Ritornano i Magnetophone, alfieri misconosciuti della scena electro britannica (ma pure europea), dopo ben cinque anni di silenzio. Tanto è, infatti, l'arco temporale che li tiene separati tra primo ("I Guess Sometimes I Need To Be Reminded Of How Much You Love Me"; 4AD, 2000) e secondo Lp, durante il quale feeling , interplay e scrittura appaiono se non altro maturati. E' ancora voyeurismo electro dalle inquiete spavalderie ambientali, vocalismo dreamy-lo-fi e campionamenti creativi come punto di sutura, quello che emerge dall'ascolto di questo nuovo lavoro su 4AD. Si comincia con carillon da pelle d'oca di synth a cappella mentre geiger electro ne sfaldano indefinitamente la percezione ("Let's Start Something New"), e si prosegue con il sampling psichedelico e sornione di guitar-sound effettato e rinforzato da un upbeat Moby-iano ("Kel's Vintage Thought").
La spettacolare ipercinesi kraut di "Benny's Insobriety" proietta un outer space di caleidoscopi fraseggi Cluster-iani in reverse, cellule melodiche in rotazione, drum'n'bass supersonici, e - nel mezzo - una sospensione d'immensità virtuale: avant-IDM. "The Only Witching You'll Be Doing" attacca con un arpeggio lo-fi per poi farsi sommergere da solenni pennate in ultradistorsione shoegaze, dove pure lo scivolamento delle dita sul manico dà luogo a pure radiazioni emotive. C'è poi "Rae And Suzette", dal pregevole mimetismo a base di colpi di mixer Disco Inferno, a dividersi tra organo in gorgo mistico e campioni di fuochi d'artificio utilizzati come spunto ritmico aleatorio, o "Kodiak" e il suo sampling percussivo alieno, o ancora la preghiera di "A Sad Ha Ha (Circled My Demise)" per stasi spettrale di synth e vortici dissonanti in lontananza.

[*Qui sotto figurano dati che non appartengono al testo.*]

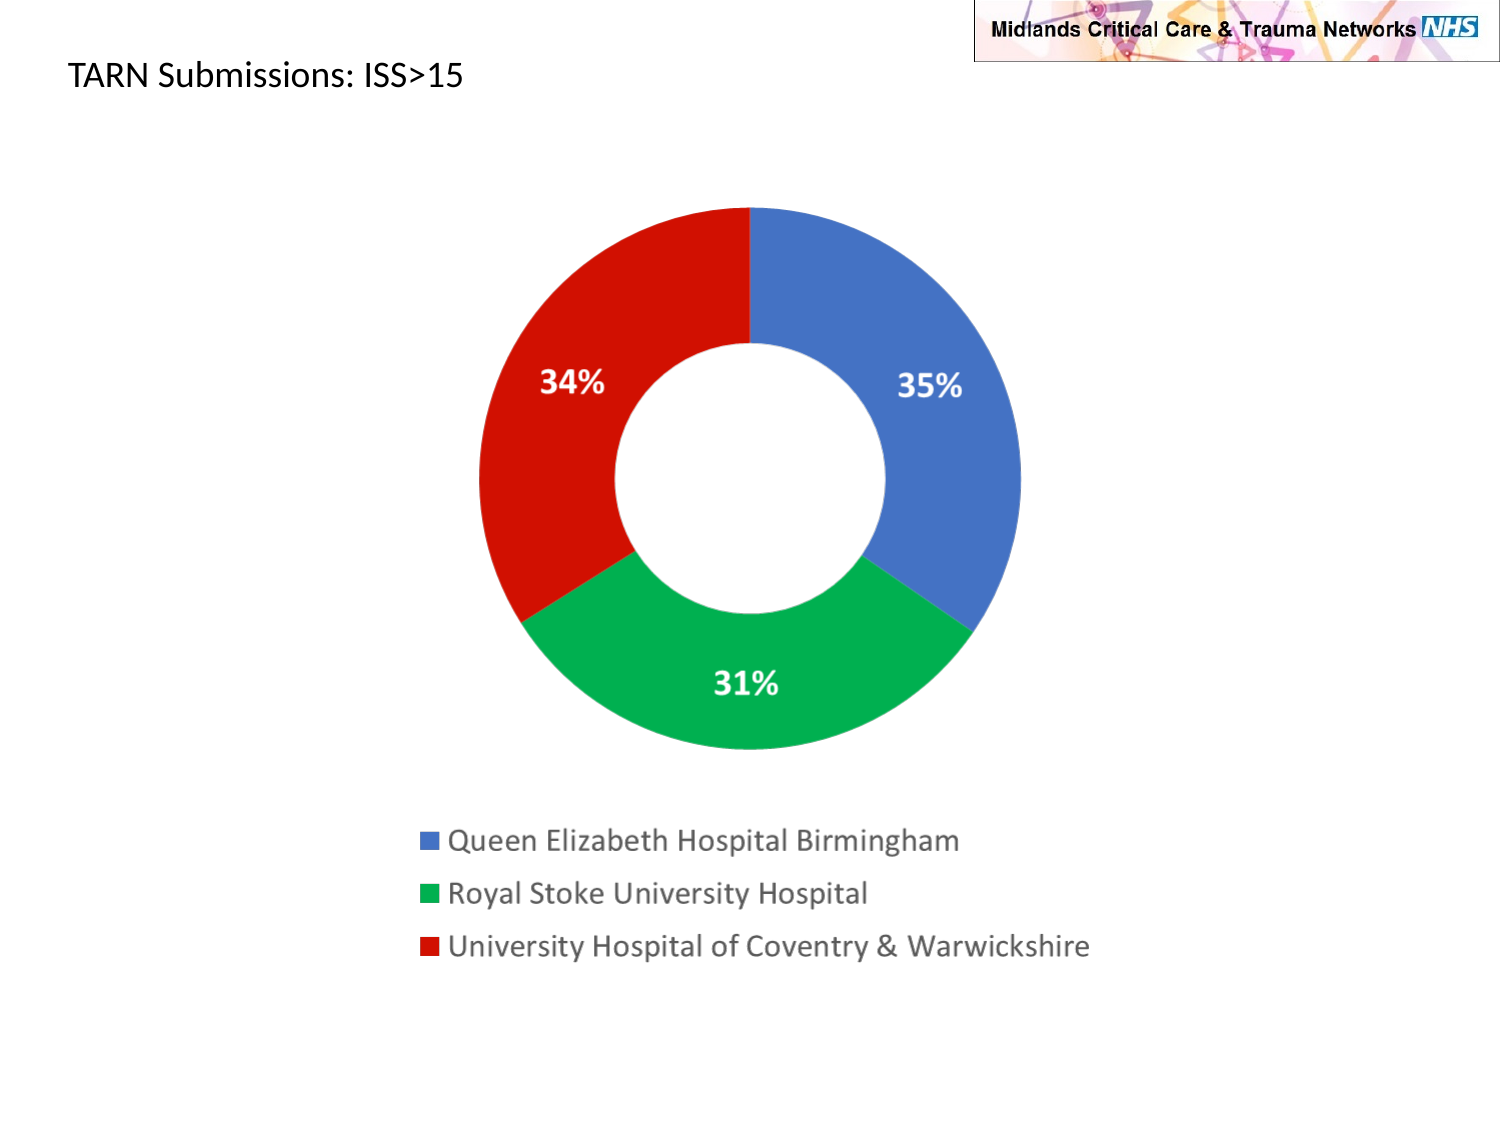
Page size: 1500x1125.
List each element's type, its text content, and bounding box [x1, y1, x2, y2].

picture [129, 143, 1371, 982]
picture [974, 0, 1500, 62]
text_box TARN Submissions: ISS>15 [53, 42, 845, 103]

La seconda parte dell'opera modula queste componenti in piece possibilmente ancor più sentite. "Motion G", statica e dolente, ha un accompagnamento trip-hop Thievery Corporation a cullare una sordina raga che pian piano si spande tutt'intorno. "I've Been Looking Around Me" è una vignetta agreste-sognante con piano campionato trillante, fisarmoniche nei due canali stereofonici e un canto gospel-blues. "In The Hours After", piccolo gioiello di mimetismo alle prese con il fantasma del riff della Stones-iana "Street Fighting Man", farebbe crepare d'invidia l'attuale Caribou. Infine, "Let's Start Something Smooth", reprise variata dell'incipit (tamburello, chitarre acustiche e linea vocale), riprende in braccio l'ascoltatore dopo tanto smarrimento timbrico-armonico. Al secondo tentativo, John Hanson e Matt Huish Saunders (entrambi nativi e residenti a Birmingham) propongono una ricetta duratura di modellazione acustica, sia elucubrazione che originalità d'espressione, cura del discorso generale, lettura di registri di lunga distanza che imposta il colpo e irradia efficacemente in più direzioni. Non banali montaggi di post-produzione, ma ricerche empiriche (esistenziali?) sulla gamma brillante del suono (dell'umanità?).
Tra gli special guest dell'album, quello delle terribili sorelle Deal (per l'occasione improvvisatesi fantasmagoriche ninfette ambient-pop ) fa una discreta figura. Un'autodefinizione pittoresca e composita: "Alpha Beti Bon-Tempi Underwater Electro-Hydro Sound-Fusion".